#### Text excerpt:
---------------
Immunoassay for the qualitative determination of IgM-antibodies against CMV
Cytomegalovirus (CMV) is a herpes virus ubiquitous in humans, and it is the leading infectious cause of congenital malformations1. The global prevalence ranges from 40 to 60 % in Western industrialized countries and from 80 to 100 % in low-resource rural areas and developing countries2.
CMV is transmitted by direct contact of mucous membranes with infectious body fluids, but transmission can also occur following transfusion of blood products and transplantation of organs from seropositive donors3. In healthy individuals acute infection is mostly subclinical or asymptomatic and turns latent.4 Reactivation in immunocompromised people is frequently associated with severe clinical consequences.4 Vertical transmission occurs from an infected mother to the fetus during pregnancy.4 Due to latency following primary infection and periodic reactivation of CMV replication causing recurrent infections, in utero transmission of CMV may follow either primary or recurrent infections.4 Consequences include severe fetal damage, growth and mental retardations, jaundice and CNS abnormalities. If unsuspicious at birth, hearing defects or cognitive deficits may develop later in life.4
There is currently no generally accepted therapy available4, but recent scientific evidences showed that antiviral medication can reduce the risk of vertical transmission, making the screening and treatment of cytomegalovirus in pregnancy to protect the unborn baby's health finally an available option.5 The diagnosis of CMV infection usually starts with the detection of anti-CMV IgG and IgM antibodies, and IgG avidity test to determine the age of the infection. Samples being reactive for CMV IgM antibodies indicate an acute, recent or reactivated infection. A positive IgM result in combination with a low avidity index for IgG detected before the 16th – 18th week of pregnancy is an indication of a primary CMV infection within the preceding 3 to 4 months, whereas high avidity during the first 12 – 16 weeks excludes primary infection within the preceding 3 months4.
---------------
#### Dataset records:
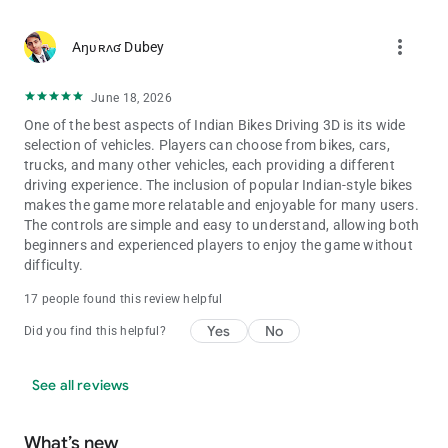
Splendor - 9000
Thar Modified - 9090
more_vert
Aŋʋʀʌʛ Dubey
Royal Enfield Bullet - 9999
ATV - 2222
June 18, 2026
New KTM - 1190
Duke - 4215
One of the best aspects of Indian Bikes Driving 3D is its wide
KTM - 1210
selection of vehicles. Players can choose from bikes, cars,
Pulsar - 1211
trucks, and many other vehicles, each providing a different
Super jump - 1215
driving experience. The inclusion of popular Indian-style bikes
ultra Super jump - 1216
makes the game more relatable and enjoyable for many users.
Skyfall - 1120
The controls are simple and easy to understand, allowing both
Slow motion - 1112
beginners and experienced players to enjoy the game without
Moon gravity - 7112
difficulty.
17 people found this review helpful
Yes
No
Did you find this helpful?
See all reviews
What’s new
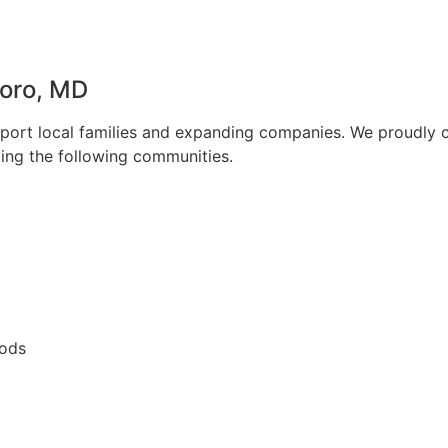
oro, MD
upport local families and expanding companies. We proudly 
ding the following communities.
oods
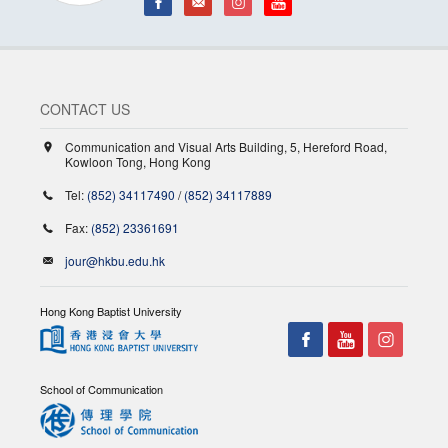
CONTACT US
Communication and Visual Arts Building, 5, Hereford Road,
Kowloon Tong, Hong Kong
Tel:
(852) 34117490
/
(852) 34117889
Fax:
(852) 23361691
jour@hkbu.edu.hk
Hong Kong Baptist University
School of Communication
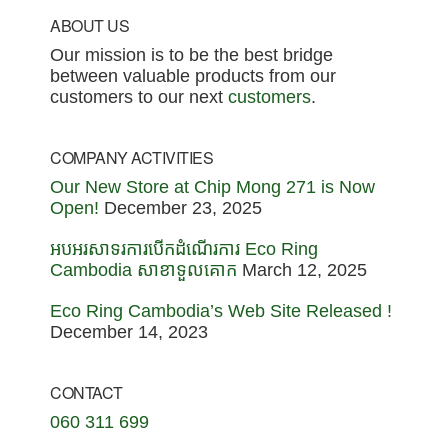
Footer
ABOUT US
Our mission is to be the best bridge
between valuable products from our
customers to our next
customers
.
COMPANY ACTIVITIES
Our New Store at Chip Mong 271 is Now
Open!
December 23, 2025
អបអរសាទរការបើកដំណើរការ Eco Ring
Cambodia សាខាទួលគោក
March 12, 2025
Eco Ring Cambodia’s Web Site Released !
December 14, 2023
CONTACT
060 311 699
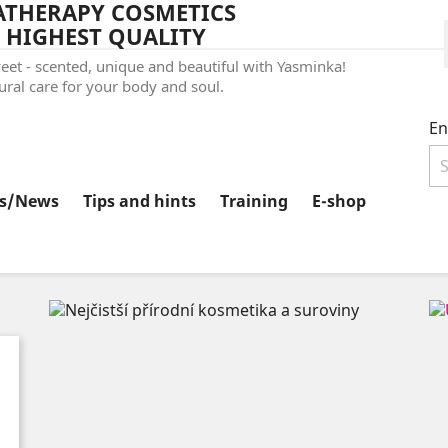
THERAPY COSMETICS
 HIGHEST QUALITY
et - scented, unique and beautiful with Yasminka!
ral care for your body and soul.
En
ts/News
Tips and hints
Training
E-shop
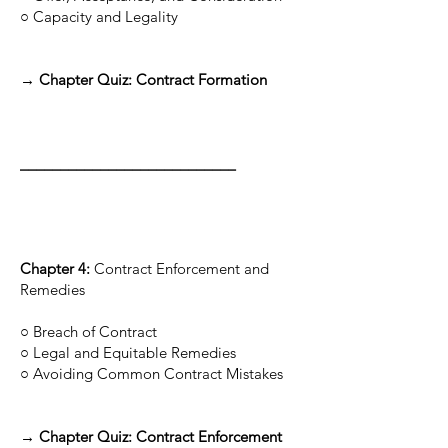
○ Capacity and Legality
→ Chapter Quiz: Contract Formation
___________________________
Chapter 4:
Contract Enforcement and
Remedies
○ Breach of Contract
○ Legal and Equitable Remedies
○ Avoiding Common Contract Mistakes
→ Chapter Quiz: Contract Enforcement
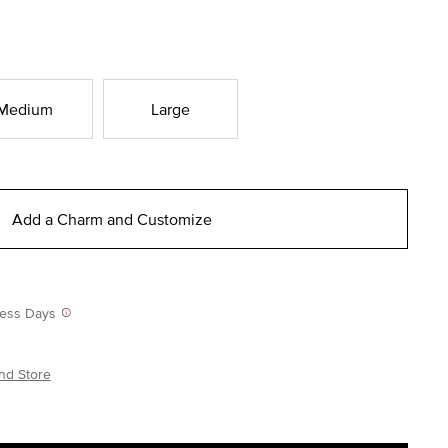
Medium
Large
Add a Charm and Customize
iness Days
nd Store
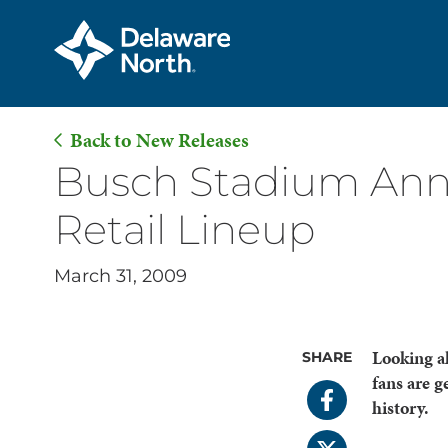
Back to New Releases
Skip
Busch Stadium Ann
to
Retail Lineup
Main
Content
March 31, 2009
Looking a
SHARE
fans are g
history.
---------------
#### Exercise instructions:
(a) Using the cytomegalovirus text, state whether each statement agrees with it, answering yes or no and quoting the deciding words: (i) CMV prevalence in Western industrialized countries ranges from 40 to 60 %; (ii) in healthy individuals, acute CMV infection is mostly severe; (iii) high IgG avidity during the first 12 – 16 weeks excludes primary infection within the preceding 3 months.
(b) According to the cytomegalovirus text, with which tests does the diagnosis of CMV infection usually start? List all of them.

#### Results of the tasks:
(a)
(i) Yes: "The global prevalence ranges from 40 to 60 % in Western industrialized countries"
(ii) No: "In healthy individuals acute infection is mostly subclinical or asymptomatic and turns latent"
(iii) Yes: "high avidity during the first 12 – 16 weeks excludes primary infection within the preceding 3 months"

(b)
- Detection of anti-CMV IgG antibodies
- Detection of anti-CMV IgM antibodies
- IgG avidity test